Kendisine "sanatsever" ve "aydın" adını veren bir grup, ağzına ne gelirse söyledi. Heykelin yıkılmasından yana tavır koyan Başbakan, sürekli olarak "Taliban zihniyetli" ve "sanat düşmanı" olmakla suçlandı.
Oysa, asıl "Taliban zihniyetini" savunanlar, "anıt" dedikleri o beton yığınına sahip çıkmak için ellerinden geleni artlarına koymayanlar.
Bilmiyor olamazlar, ama bilmiyorlarsa bir defa daha hatırlatmak gerekir. O beton yığını, yüzlerce yıllık bir tarihin üzerine konduruldu. Çevresinde bulunan makineli tüfek yuvaları ve tabyalara zarar verdi.
500 yıllık tarih, iki tane beton bloğa feda edildi.
Sözde "sanat" adına yasalar hiçe sayıldı. Kanunun engellemelerine rağmen, SİT alanında inşaat yapıldı.

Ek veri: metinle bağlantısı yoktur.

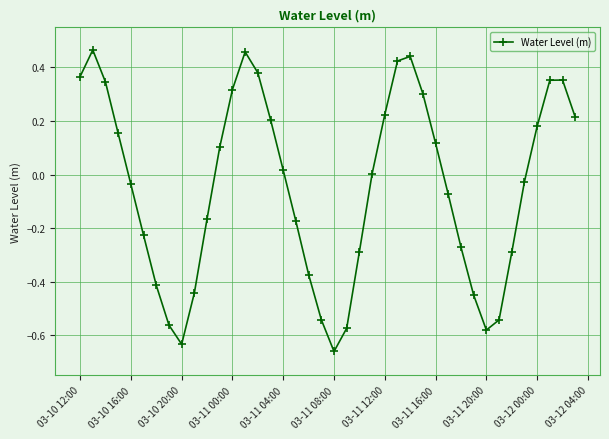

True or false: the data has more than 2 interior local peaks.

True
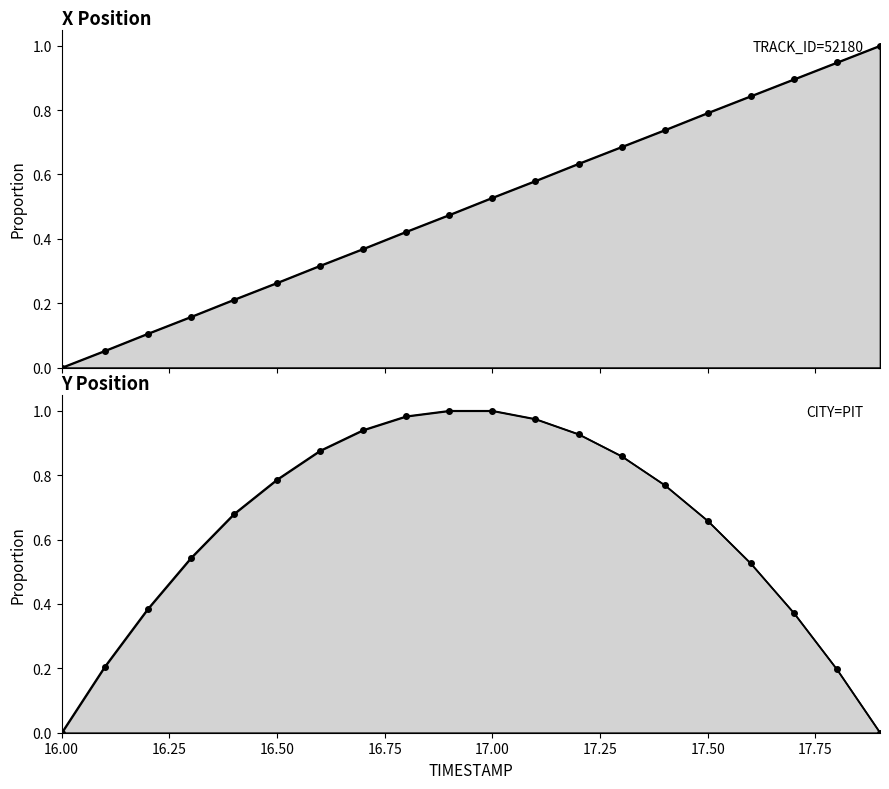

The value of Y at 17.4 is 0.8. True or false?

True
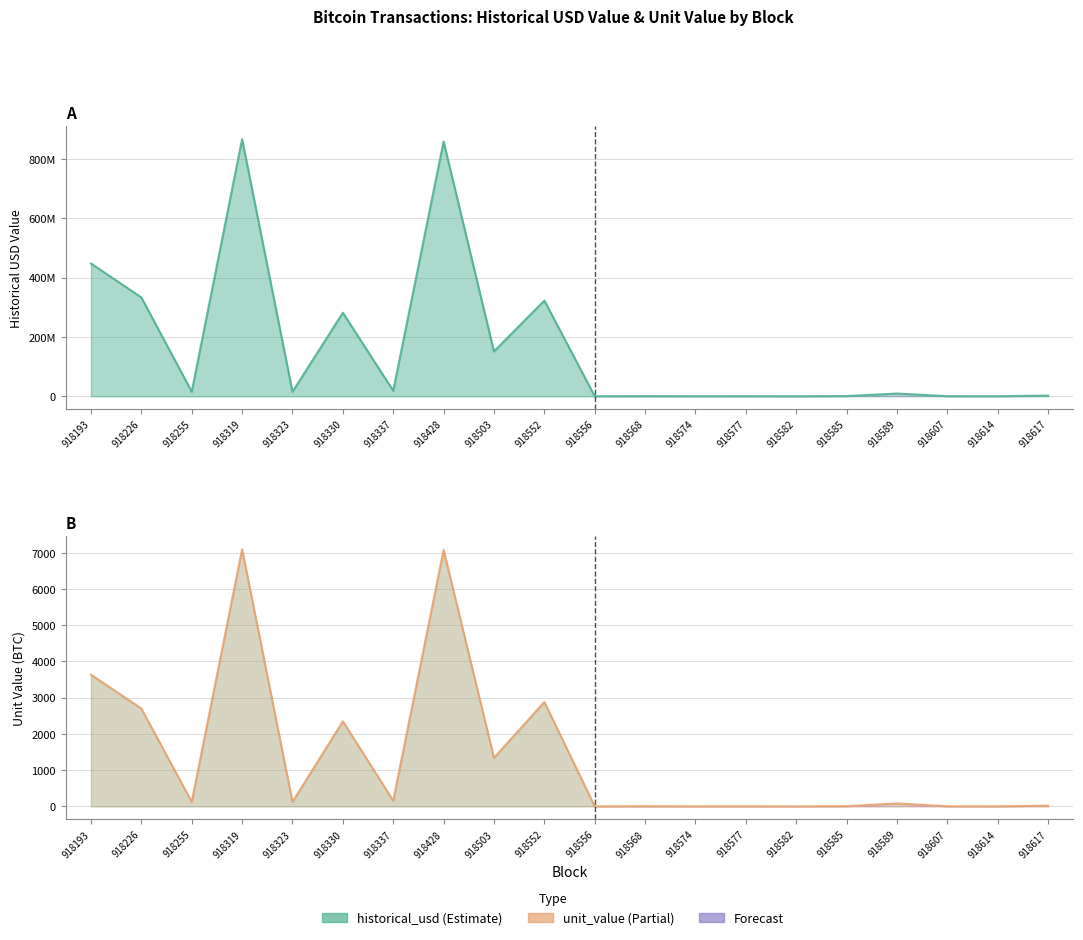

What is the average value of the unit_value series?

1380.6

Yetkili mercilerce verilen "yıkım" kararlarına meydan okundu:
- Haydi yıkın da görelim!
Türkiye Cumhuriyeti Devleti
bir aşiretmiş gibi davranıldı!
Şimdi kimse kusura bakmasın, kimse darılmasın, ama bütün bu yapılanlar, tarihe karşı işlenen bir suçtur. "Heykel" denilen o beton blokların, tarihi eserlerin üzerine dikilmesi ile Taliban'ın tarihi heykelleri bombalamasının arasında bir fark yoktur. "Aydın" olmak, sonradan kondurulan o şekilsiz beton yığınlarına değil, tarihi eserlere ve tarihi dokuya sahip çıkmayı gerektirir.
Sırf, Başbakan'a muhalefet olsun diye o betonlara sıkı sıkıya sarılanlara duyurulur!